When someone pushes help at me that I dont want or need, I really do try to be polite and to explain why I say no thanks. For example, if Im in a restaurant or meeting room, and my companion offers to lead me out as a sighted guide, instead of letting my dog take the lead, I might say, He knows how to find the door. Id really like for him to keep in practice. Its only when they offer help thats insulting that I get impatient. No, you dont need to open the packet of sugar for me and put it in my tea. No, you dont need to stir it. Would you like to drink it for me too?

Woops. I mean, Thanks, but I can take it from here.

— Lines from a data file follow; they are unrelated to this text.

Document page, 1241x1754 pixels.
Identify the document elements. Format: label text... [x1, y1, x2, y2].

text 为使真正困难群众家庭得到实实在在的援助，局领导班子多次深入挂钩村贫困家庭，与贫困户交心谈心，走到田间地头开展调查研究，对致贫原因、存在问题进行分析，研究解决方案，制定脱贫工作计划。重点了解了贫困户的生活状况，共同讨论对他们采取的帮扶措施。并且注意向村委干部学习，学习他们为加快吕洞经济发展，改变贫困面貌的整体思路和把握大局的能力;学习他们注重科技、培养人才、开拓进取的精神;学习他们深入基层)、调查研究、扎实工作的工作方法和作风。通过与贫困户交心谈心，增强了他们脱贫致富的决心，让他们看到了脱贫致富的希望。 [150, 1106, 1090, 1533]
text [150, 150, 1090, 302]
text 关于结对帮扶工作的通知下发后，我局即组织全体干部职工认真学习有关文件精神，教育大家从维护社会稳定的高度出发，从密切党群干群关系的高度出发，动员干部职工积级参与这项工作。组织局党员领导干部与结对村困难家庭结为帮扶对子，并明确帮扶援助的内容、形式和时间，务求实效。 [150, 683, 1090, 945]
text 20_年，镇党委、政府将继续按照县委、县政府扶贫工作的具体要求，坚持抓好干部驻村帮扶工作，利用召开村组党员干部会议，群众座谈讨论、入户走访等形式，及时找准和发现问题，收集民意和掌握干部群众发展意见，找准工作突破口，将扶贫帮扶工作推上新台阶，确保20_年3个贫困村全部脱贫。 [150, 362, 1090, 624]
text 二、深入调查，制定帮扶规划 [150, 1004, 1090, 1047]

The art of offering help can be summed up in one word. Ask. Do you need some help? Would you like some help with that? Or How may I assist you? By asking the person a question, youre putting him in control. You are respecting his ability to know what he does or does not need. The response to such a question is much more likely to be polite and friendly than something like Here. Let me do that. Youre going the wrong way. Or Im moving your coffee so you wont spill it. Asking me if I need help will always elicit a better response than telling me.

In the 2 situations I mentioned above, if someone had grabbed my arm and dragged me to where they thought I wanted to go, I would have been very angry, but a simple question like Would you like some help would have been a huge relief. Sometimes, being independent can get in the way of your peace of mind. Sometimes, it can turn you into a rude obnoxious person. When you allow others the freedom of their independence, or when you recognize the right times to help or to accept help, the worlds a happier place.


2 thoughts on “To Help Or Not To Help

  1. Another valuable tip, and many thanks!
    A related mater: When leaving someone in a wheelchair in a doctor’s waiting room, I simply ask the patient where he/she wants to go in the room. If the patient is unsure, I ask the receptionist: “Where do you want us?” Sounds much better than “Where do you want him/her?”

  2. Remember when we took the train to NYC? I had to climb up on the seats in order to reach our overstuffed, heavy suitcases; with you bracing behind me hoping to break my fall if needed. We would have gladly accepted help that time! (Not that I have a disability, but sometimes being short can cause its own challenges).